I know this might sound a little crazy, but we teenagers aren’t idiots. Of course we know that not having sex means we won’t get pregnant. Duh. That’s like if we started a campaign against texting and driving that told people “Hey! Did you know that the best way to keep from texting and driving is to not own a phone?!” Gee whiz, what an ingenious idea, how did nobody think of that before.

We don’t teach kids not to text, we teach them not to text and drive. Which is why we shouldn’t be teaching kids not to have sex, we should be teaching them to have safe sex.

About half of high school students report having had sex before, and over one third of high school students report being sexually active. Furthermore, and I cannot stress this enough, there is no evidence to suggest that abstinence only education has any effect on student’s sexual activity. at all.

So I’ve got torn up text books and bats in our classrooms while the government is shelling out $50 million a year for a useless program? It makes no sense.
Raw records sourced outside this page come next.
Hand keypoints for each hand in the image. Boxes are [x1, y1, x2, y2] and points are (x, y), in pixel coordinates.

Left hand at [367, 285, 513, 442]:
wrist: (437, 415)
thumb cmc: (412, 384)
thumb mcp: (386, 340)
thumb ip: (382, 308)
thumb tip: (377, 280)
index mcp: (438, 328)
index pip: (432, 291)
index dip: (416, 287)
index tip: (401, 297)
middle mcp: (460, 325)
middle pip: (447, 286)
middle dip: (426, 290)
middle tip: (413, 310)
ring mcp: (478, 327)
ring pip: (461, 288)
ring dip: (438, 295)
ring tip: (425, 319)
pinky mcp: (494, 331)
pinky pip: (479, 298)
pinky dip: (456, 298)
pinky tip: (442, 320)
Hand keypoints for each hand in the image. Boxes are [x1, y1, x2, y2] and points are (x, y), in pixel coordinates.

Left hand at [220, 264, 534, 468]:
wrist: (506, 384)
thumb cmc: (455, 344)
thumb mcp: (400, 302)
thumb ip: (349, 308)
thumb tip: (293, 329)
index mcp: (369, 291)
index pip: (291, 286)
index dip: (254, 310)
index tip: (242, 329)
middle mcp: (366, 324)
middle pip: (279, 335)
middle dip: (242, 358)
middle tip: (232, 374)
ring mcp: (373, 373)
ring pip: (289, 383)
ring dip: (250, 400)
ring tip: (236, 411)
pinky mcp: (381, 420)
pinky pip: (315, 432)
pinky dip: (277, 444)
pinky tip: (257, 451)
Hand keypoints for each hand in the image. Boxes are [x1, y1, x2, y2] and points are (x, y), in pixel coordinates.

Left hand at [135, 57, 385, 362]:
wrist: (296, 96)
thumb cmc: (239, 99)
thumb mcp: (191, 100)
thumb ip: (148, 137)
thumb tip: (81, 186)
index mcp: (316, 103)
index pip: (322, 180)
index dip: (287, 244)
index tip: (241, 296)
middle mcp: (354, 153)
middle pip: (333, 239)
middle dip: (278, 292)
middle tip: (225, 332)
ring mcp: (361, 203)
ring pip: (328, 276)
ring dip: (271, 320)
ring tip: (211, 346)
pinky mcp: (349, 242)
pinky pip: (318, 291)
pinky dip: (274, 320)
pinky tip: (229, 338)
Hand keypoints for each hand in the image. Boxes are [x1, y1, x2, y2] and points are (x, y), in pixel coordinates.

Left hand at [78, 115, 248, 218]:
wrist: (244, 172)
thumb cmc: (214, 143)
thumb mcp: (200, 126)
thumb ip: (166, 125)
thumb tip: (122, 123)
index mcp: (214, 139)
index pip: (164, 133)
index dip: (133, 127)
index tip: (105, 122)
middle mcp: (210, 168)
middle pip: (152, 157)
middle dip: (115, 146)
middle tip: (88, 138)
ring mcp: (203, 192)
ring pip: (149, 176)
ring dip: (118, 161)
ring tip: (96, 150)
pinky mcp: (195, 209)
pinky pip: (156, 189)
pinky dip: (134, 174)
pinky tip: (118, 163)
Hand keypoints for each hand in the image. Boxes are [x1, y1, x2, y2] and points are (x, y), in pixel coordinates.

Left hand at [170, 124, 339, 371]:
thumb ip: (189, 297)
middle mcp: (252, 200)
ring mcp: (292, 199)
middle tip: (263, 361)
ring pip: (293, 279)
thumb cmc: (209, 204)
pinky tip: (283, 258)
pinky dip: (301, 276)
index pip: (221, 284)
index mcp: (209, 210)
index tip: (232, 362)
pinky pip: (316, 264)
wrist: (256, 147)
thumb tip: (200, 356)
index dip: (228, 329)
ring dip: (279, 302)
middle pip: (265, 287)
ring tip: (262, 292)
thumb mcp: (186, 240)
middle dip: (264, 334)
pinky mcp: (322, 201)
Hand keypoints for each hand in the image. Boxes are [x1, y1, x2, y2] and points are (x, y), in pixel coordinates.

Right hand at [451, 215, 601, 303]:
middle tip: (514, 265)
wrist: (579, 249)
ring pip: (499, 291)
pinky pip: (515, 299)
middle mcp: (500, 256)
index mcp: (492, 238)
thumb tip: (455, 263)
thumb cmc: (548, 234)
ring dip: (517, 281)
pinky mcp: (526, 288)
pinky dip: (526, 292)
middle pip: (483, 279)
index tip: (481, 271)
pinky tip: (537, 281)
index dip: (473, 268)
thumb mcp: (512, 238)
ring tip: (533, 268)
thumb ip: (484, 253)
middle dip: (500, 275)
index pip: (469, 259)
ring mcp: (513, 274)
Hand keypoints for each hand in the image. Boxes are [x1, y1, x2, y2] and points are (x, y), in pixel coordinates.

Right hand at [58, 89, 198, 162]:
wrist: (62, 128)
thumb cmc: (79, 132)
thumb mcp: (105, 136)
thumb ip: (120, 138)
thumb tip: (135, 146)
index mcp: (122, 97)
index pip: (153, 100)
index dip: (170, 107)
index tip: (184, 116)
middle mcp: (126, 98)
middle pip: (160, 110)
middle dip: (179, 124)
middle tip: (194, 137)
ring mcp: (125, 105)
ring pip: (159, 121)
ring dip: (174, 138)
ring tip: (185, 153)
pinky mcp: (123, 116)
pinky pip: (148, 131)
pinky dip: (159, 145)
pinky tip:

Even the sex ed we are getting on contraception is subpar. There are tons of facts I should have been learning in class that I found out by doing my own research. I had to teach myself sex ed, and let’s be real, how many kids are going to do that?

When I wanted to bring in a speaker to talk about some of the information we were missing in our classes for our feminist club, that wasn’t allowed either. I invited a worker at the South Wind Women’s Center to come speak to us, but found out it’s actually illegal. There’s actually a bill that passed in 2013 banning anyone who works at an abortion clinic from volunteering or working for public schools. And this doesn’t just mean they can’t speak on sexual education, a mother who works as a secretary at an abortion clinic, cannot legally bake cookies for her daughter’s bake sale.

I’m not kidding, a friend of mine was told this by her employer at the clinic. Even when we’re trying to seek out our own education, that’s not allowed either. So what are we supposed to do? Make it up as we go along? Because that sounds like the reason STIs are becoming ever more prevalent in youth.

This issue is more of an epidemic than a minor problem. I know kids that think you can get AIDS by kissing, kids who think women pee and have babies out of the same hole and kids who don’t know how to use a condom.

Our schools are doing one hell of a job of telling us not to have sex, but they certainly aren’t educating us on staying safe.

Unfortunately until these problems are solved or at least improved, learning about sexual education seems to be up to the individual student themselves. For those wanting to learn more, is a great place to start.

Educate yourself, because it seems our schools won’t.